• **OBJECTIF VISÉ**
Présentez sous forme de tableau Markdown, s'il vous plaît, tout ce qui va du début de la liste ci-dessous jusqu'à la ligne contenant "order: Hymenoptera", celle-ci comprise, avec une colonne Position pour le numéro de ligne et une colonne Texte pour la ligne elle-même. Laissez de côté les lignes vides.

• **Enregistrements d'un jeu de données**

——

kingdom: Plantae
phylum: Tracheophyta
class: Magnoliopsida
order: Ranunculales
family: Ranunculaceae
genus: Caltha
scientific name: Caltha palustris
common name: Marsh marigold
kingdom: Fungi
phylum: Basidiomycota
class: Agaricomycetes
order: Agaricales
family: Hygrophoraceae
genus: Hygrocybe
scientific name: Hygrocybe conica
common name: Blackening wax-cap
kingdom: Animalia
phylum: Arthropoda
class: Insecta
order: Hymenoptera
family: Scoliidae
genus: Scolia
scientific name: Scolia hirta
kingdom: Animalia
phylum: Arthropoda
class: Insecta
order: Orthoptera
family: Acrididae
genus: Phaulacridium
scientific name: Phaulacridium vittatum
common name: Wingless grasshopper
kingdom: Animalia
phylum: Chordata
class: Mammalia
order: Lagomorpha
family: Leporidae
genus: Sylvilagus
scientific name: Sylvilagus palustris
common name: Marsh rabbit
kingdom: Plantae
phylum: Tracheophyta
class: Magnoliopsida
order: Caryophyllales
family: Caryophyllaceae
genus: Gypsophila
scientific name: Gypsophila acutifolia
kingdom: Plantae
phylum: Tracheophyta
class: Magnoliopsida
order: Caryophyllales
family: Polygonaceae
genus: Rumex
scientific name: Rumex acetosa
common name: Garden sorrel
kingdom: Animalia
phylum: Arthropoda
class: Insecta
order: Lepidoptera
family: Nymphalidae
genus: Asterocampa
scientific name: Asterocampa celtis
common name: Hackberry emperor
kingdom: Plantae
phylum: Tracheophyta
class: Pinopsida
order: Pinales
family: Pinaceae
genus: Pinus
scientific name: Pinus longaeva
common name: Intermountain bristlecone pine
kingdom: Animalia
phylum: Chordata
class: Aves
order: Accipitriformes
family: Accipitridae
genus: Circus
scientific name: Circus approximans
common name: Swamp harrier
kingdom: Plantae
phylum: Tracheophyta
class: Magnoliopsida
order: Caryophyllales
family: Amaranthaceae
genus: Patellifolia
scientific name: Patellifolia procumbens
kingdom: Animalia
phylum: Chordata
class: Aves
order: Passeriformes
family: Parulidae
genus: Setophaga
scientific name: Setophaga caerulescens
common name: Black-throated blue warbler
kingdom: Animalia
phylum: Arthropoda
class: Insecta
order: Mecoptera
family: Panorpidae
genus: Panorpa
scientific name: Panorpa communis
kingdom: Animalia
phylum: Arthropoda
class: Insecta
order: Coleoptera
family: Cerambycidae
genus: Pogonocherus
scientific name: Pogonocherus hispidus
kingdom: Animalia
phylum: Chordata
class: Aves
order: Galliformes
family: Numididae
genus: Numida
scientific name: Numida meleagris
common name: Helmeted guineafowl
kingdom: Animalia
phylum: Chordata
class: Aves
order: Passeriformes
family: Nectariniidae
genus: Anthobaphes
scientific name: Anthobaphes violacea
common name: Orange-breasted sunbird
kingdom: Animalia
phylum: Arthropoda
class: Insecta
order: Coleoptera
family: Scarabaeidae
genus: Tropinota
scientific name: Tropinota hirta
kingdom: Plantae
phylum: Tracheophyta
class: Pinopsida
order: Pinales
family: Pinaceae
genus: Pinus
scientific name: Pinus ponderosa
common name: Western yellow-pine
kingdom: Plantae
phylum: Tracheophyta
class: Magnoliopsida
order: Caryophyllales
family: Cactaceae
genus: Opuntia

——

• **RÉSULTAT CI-DESSOUS**
| Position | Texte |
|---|---|
| 1 | kingdom: Plantae |
| 2 | phylum: Tracheophyta |
| 3 | class: Magnoliopsida |
| 4 | order: Ranunculales |
| 5 | family: Ranunculaceae |
| 6 | genus: Caltha |
| 7 | scientific name: Caltha palustris |
| 8 | common name: Marsh marigold |
| 9 | kingdom: Fungi |
| 10 | phylum: Basidiomycota |
| 11 | class: Agaricomycetes |
| 12 | order: Agaricales |
| 13 | family: Hygrophoraceae |
| 14 | genus: Hygrocybe |
| 15 | scientific name: Hygrocybe conica |
| 16 | common name: Blackening wax-cap |
| 17 | kingdom: Animalia |
| 18 | phylum: Arthropoda |
| 19 | class: Insecta |
| 20 | order: Hymenoptera |